Repeatable mechanochemical activation of dynamic covalent bonds in thermoplastic elastomers

Abstract

Repeated mechanical scission and recombination of dynamic covalent bonds incorporated in segmented polyurethane elastomers are demonstrated by utilizing a diarylbibenzofuranone-based mechanophore and by the design of the segmented polymer structures. The repeated mechanochemical reactions can accompany clear colouration and simultaneous fading.

---

There is growing interest in mechanochemistry in the field of polymers, because of the fundamental difference between this approach and thermal, electrical and photo-induced polymer reactions.^1,2 In solution systems, the mechanochemical activation of specific bonds comprised of mechanically sensitive molecules (mechanophores) that are embedded in polymer backbones has facilitated the investigation of forbidden reactions³ and mechanically initiated reactions or polymerizations.^4–8 Thus, fundamental knowledge about the unique chemistry involved in these reactions can be obtained.^9–11 Furthermore, single-molecule force spectroscopy has facilitated deeper understanding of such reactions on the molecular scale.^12,13

On the other hand, polymer mechanochemistry in bulk systems has provided important mechanistic insights, because of its practical and fascinating applications,^14–25 such as damage reporting,^26–29 stress strengthening³⁰ and chemical species release.^31,32 Previously, however, such behaviours have often been accompanied by material failure or irreversible plastic deformation, which limit further applications of this type of chemistry. Some notable exceptions exist, in which non-scissile, photo-reversible mechanophores are repeatedly activated or irreversible reactions are initiated multiple times.^20,33–35 However, repeatable activation of scissile, autonomously regeneratable mechanophores in bulk polymers, which would enable these materials to detect emergent damage^26–29 and to self-heal small but risk-laden damage,^36–39 has not yet been reported.
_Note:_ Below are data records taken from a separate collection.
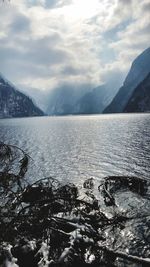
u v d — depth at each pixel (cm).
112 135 9581
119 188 2889
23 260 1341
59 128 15225
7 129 15275
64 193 1577
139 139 7762
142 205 2473
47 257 1341
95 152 6094
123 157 5166
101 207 2439
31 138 9881
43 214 1391
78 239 1417
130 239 1834
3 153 1334
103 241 1758
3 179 1312
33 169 4488
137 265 1471
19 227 1351
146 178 3525
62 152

Previously, polymeric materials with both damage-detecting and self-healing abilities were developed; however, external stimuli such as UV light irradiation, acid or solvent additives or heating were required in order to initiate damage repair.^40,41

Here, we demonstrate the repeated mechanochemical activation and autonomous regeneration (with no external stimuli) of dynamic covalent mechanophores in thermoplastic elastomers. Diarylbibenzofuranone (DABBF) is employed as the mechanophore, which is homolytically cleaved into blue-coloured stable radicals in response to mechanical stress. Further, the generated radicals can recombine autonomously as a result of equilibration at room temperature, where the dissociation ratio is very small (ca. 0.001% in solution) (Fig. 1a).^42–45 Previously, we reported mechanical activation and autonomous recovery of DABBF incorporated in segmented polyurethane elastomers; however, repeated activation was not achieved successfully. This difficulty was most likely due to changes in the molecular aggregation structure caused by stretching.⁴⁶ Therefore, in the present paper, another oligomer with higher molecular mobility, poly(tetramethylene ether glycol) (PTMG), is selected for the soft segment in order to restore the mechanically altered structure.
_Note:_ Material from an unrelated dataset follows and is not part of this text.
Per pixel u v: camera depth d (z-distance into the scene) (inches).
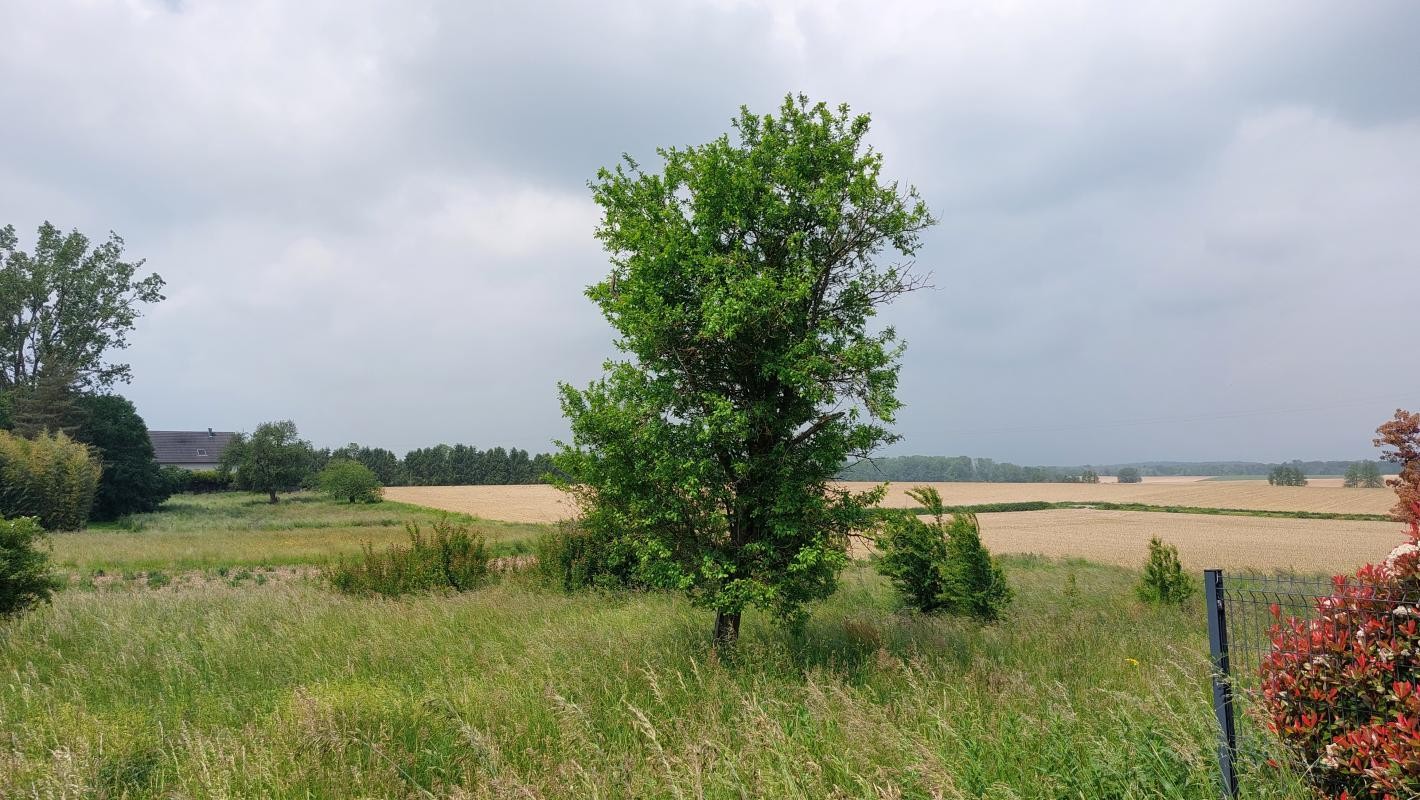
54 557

Fig. 1 (a) Mechanically triggered conversion of equilibrium between colourless DABBF and blue-coloured radicals. (b) Scheme for DABBF mechanophore incorporation into segmented polyurethane elastomers.

For the purposes of this study, we designed segmented polyurethane elastomers using DABBF mechanophores incorporated in the soft segments in order to facilitate efficient activation (Fig. 1b).⁴⁶ In these elastomers, the hard segments aggregated to form hard domains via strong hydrogen bonding among the urethane linkages, resulting in physical cross-links and elastomeric properties. The elastomers containing DABBF, P1 and P2, were prepared via soft pre-polymers composed of dihydroxy DABBF, dihydroxy PTMG (M_n = 1400 for P1 or 2900 for P2) and 4,4′-methylenebis(phenyl isocyanate) (MDI). The subsequent formation of the hard segments was achieved by adding the 1,4-butanediol (BDO) chain extender. The reaction mixtures were homogeneous and gelation was not observed over the course of the reactions in either case. Further, in the ¹H NMR spectra of the elastomers, each peak could be assigned to the corresponding protons (Fig. S1, ESI†). In the differential scanning calorimetric (DSC) curves of the elastomers, small endothermic peaks originating from melting of the hard segments were observed at 186 and 178 °C for P1 and P2, respectively (Fig. S2, ESI†). In addition, two glass transitions were observed in each curve, at −88 and 1 °C for P1, and at −58 and 89 °C for P2. The former temperatures (−88 and −58 °C), which are similar to the glass transition temperature (T_g) of PTMG (T_g = −89 °C), originate from the soft segments composed of PTMG and MDI, whereas the latter temperatures (1 and 89 °C) originate from other soft segments composed of PTMG, MDI and DABBF. Melting of the PTMG crystallites was observed at 23 °C, in the DSC curve of P2 only. These results suggest that each elastomer has more than three microphases with different molecular mobility. They also indicate that P1 is almost amorphous, while P2 has a crystalline soft segment. This conclusion is also supported by small angle X-ray scattering (SAXS) and wide angle X-ray diffraction (WAXD) measurements of the elastomers (Fig. S3 and S4, ESI†).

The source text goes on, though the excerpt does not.